CI: `.gitea/workflows/ci.yaml` (Gitea Actions, mirrors foreman). README.md
must match reality in the same commit that changes behavior — no
aspirational docs; unbuilt features are marked pending in the matrix.

## Adversarial review loop (Gadfly)

Ship work through PRs and let Gadfly review it before merge:

- **Push to a PR, never straight to `main`.** Branch, push, open a PR.
  `.gitea/workflows/adversarial-review.yml` runs Gadfly (the standalone
  agentic adversarial reviewer) — a fleet of 6 ollama-cloud models, each
  running the 3-lens suite (security, correctness, error-handling). Advisory
  only; it never blocks the merge.
- **Wait for Gadfly to finish, then read its output.** Don't merge while the
  review is still running. Each model posts one consolidated comment; weigh
  every finding on its merits and fix the real ones (Gadfly is a simple
  system — findings are advisory, so confirm before acting).
- **Grade the findings back to the Gadfly MCP.** For each finding, call
  `mcp__gadfly__record_finding_grade`: `is_real=true` + a `severity`
  (trivial|small|medium|high|critical) for a genuine problem, or
  `is_real=false` for a false positive; add `notes`/`usefulness` when
  useful.

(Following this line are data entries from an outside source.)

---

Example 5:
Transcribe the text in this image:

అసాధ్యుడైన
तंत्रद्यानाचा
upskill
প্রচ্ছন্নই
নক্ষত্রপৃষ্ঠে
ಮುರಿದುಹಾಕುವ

Use `mcp__gadfly__list_findings` (`only_ungraded=true`) to find
  what still needs grading and `mcp__gadfly__scoreboard` for the per-model
  rollup. This telemetry is how we measure whether each model earns its keep.

## Out of scope (anti-creep)

No persistent store (health is in-memory behind the registry), no
observability/metrics stack, no config-file framework beyond LLM_* env
DSNs, no CLI beyond examples, no provider-specific features leaking into
the canonical API, nothing mort-specific in the library.